Task objective> Every entry below has to appear again in your reply, word for word, but no picture may.

Material for this exercise>
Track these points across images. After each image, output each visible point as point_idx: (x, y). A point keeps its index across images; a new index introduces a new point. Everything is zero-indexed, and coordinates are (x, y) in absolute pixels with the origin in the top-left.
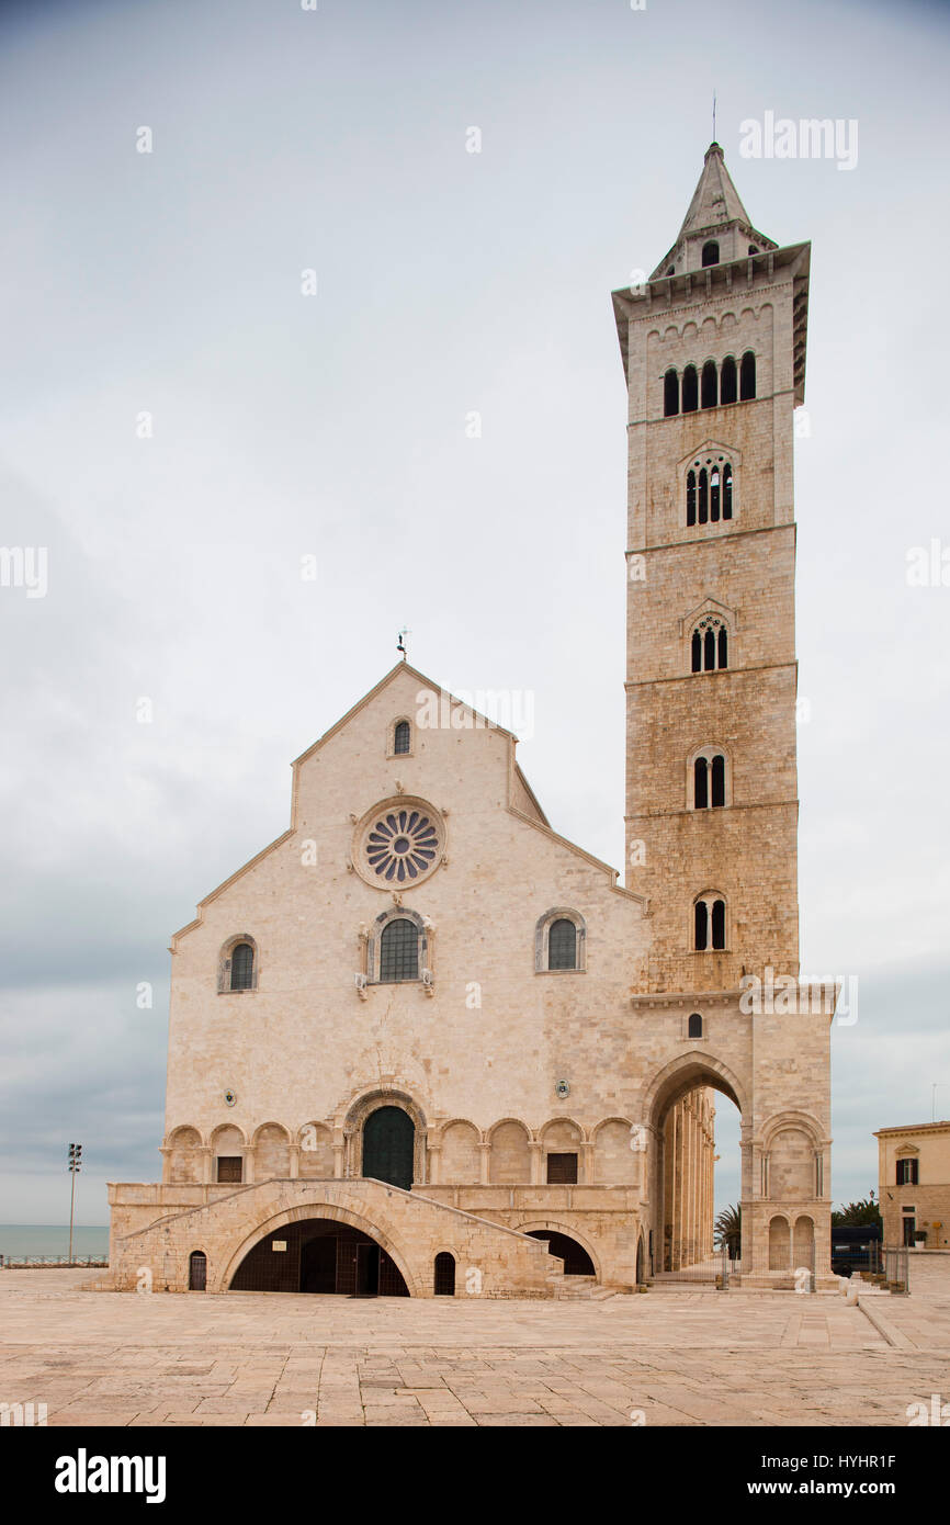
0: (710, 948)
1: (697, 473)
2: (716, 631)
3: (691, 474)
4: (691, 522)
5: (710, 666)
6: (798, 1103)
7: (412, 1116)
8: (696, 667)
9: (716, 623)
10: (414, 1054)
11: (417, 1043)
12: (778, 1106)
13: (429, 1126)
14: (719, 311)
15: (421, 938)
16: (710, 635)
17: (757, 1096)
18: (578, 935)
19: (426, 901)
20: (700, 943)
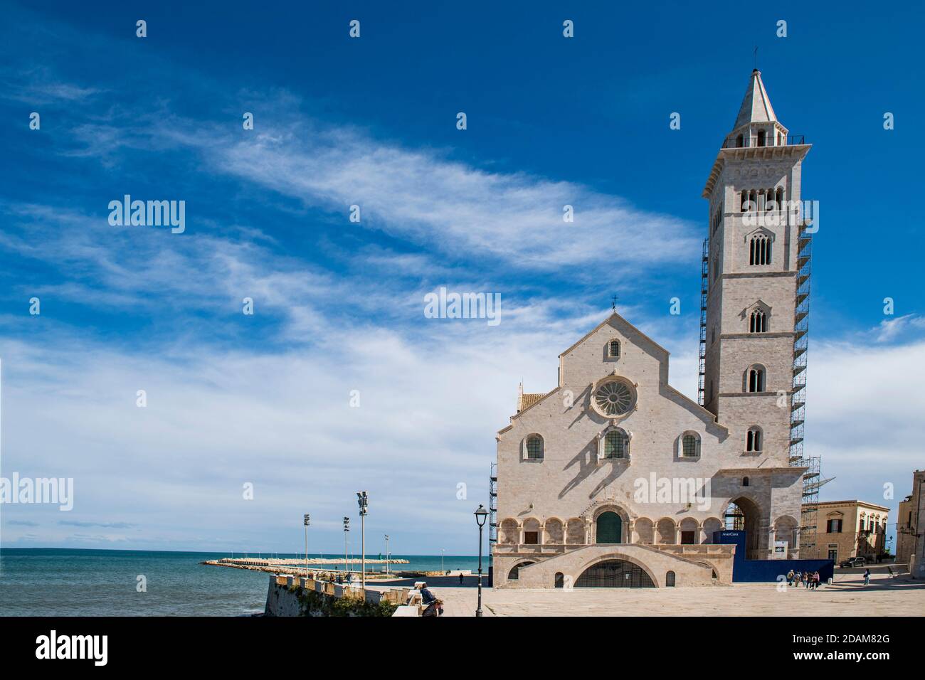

Output below>
Track these points across images. After each image, output each visible point as point_idx: (x, y). A point keeps its index across images; a new index introduces a new point. Everything is zero-indexed, and coordinates are (x, y) in absolute pixels with the origin in the top-left.
0: (710, 948)
1: (697, 473)
2: (716, 631)
3: (691, 474)
4: (691, 522)
5: (710, 666)
6: (798, 1103)
7: (412, 1116)
8: (696, 667)
9: (716, 623)
10: (414, 1054)
11: (417, 1043)
12: (778, 1106)
13: (429, 1126)
14: (719, 311)
15: (421, 938)
16: (710, 635)
17: (757, 1096)
18: (578, 935)
19: (426, 901)
20: (700, 943)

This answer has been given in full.